### Task directions
Continue the passage on decarbonizing the heating sector below, starting after its final sentence.

** Opening Study text block **

Fundamentally, electrification of the heating sector is challenging given that demand can be several times that of electricity demand at peak times (up to 300 GW), with both seasonal and daily fluctuations. As a result, electrification would require extra ramping capacity which would be costly, given seasonal demand for heating (Pollitt, 2021). Not only does this necessitate reliable supplies of electricity but also increases in capacity and transmission. One interesting policy solution is to partially electrify heating only in certain regions, such as the South West, where it is warmer and there is less demand for gas, which would allow decarbonisation at a lower cost (Pollitt, 2023c).
Other proposals outside of electrification include improved insulation and efficiency, hydrogen/biogas, and district heating. Improving insulation can limit the need for heating, reducing the need to burn fossil fuels or to increase the burden on the electricity supply (Houses of Parliament, 2016).

** Closing Study text block **
** Opening Raw data block **

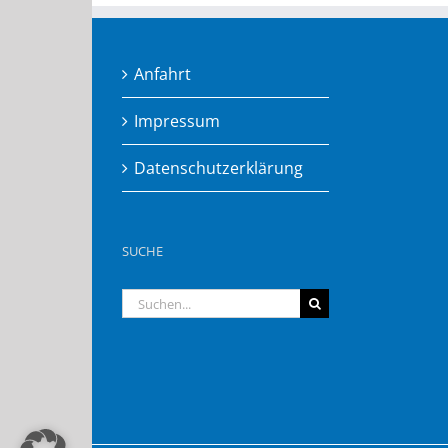
Anfahrt
Impressum
Datenschutzerklärung
SUCHE
Suche
nach: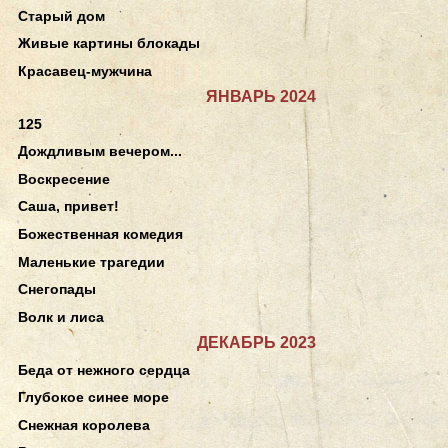
Старый дом
Живые картины блокады
Красавец-мужчина
ЯНВАРЬ 2024
125
Дождливым вечером...
Воскресение
Саша, привет!
Божественная комедия
Маленькие трагедии
Снегопады
Волк и лиса
ДЕКАБРЬ 2023
Беда от нежного сердца
Глубокое синее море
Снежная королева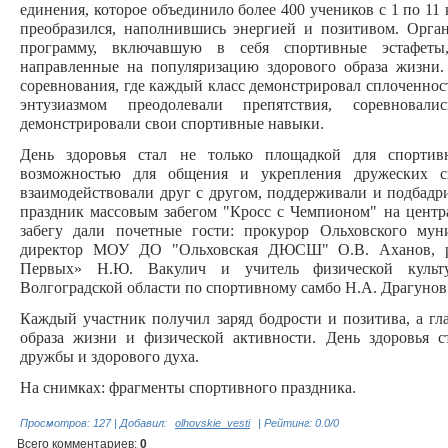
единения, которое объединило более 400 учеников с 1 по 11
преобразился, наполнившись энергией и позитивом. Орг
программу, включавшую в себя спортивные эстафеты,
направленные на популяризацию здорового образа жизни
соревнования, где каждый класс демонстрировал сплоченност
энтузиазмом преодолевали препятствия, соревнова
демонстрировали свои спортивные навыки.
День здоровья стал не только площадкой для спорти
возможностью для общения и укрепления дружеских св
взаимодействовали друг с другом, поддерживали и подбадр
праздник массовым забегом "Кросс с Чемпионом" на центра
забегу дали почетные гости: прокурор Ольховского мун
директор МОУ ДО "Ольховская ДЮСШ" О.В. Аханов, р
Первых» Н.Ю. Вакулич и учитель физической культур
Волгоградской области по спортивному самбо Н.А. Драгунов
Каждый участник получил заряд бодрости и позитива, а гл
образа жизни и физической активности. День здоровья с
дружбы и здорового духа.
На снимках: фрагменты спортивного праздника.
Просмотров
:
127
|
Добавил
:
olhovskie_vesti
|
Рейтинг
:
0.0
/
0
Всего комментариев
:
0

** Closing Raw data block **

### Task output
Conclusion
The UK is broadly on target to meet its goals to decarbonise the electricity sector by 2030 but is far from decarbonisation targets in heating and transport. The technology exists to decarbonise transport using EVs but is not ready to electrify other types of vehicles. Electrification of the heating sector relies on reliable energy sources and may not be economically sensible, so other options need to be pursued.
Fundamentally, market incentives for decarbonisation are aligned in the electricity sector, where renewable energy is more price effective than fossil fuel energy, but not in transport and heating, where EVs and heat-pumps are costly for consumers. Consequently, the economic insight from this essay is that incentives need to be aligned to ensure the market delivers on the government’s objectives, including ensuring that cost-effective technologies are promoted to provide the motive to decarbonise.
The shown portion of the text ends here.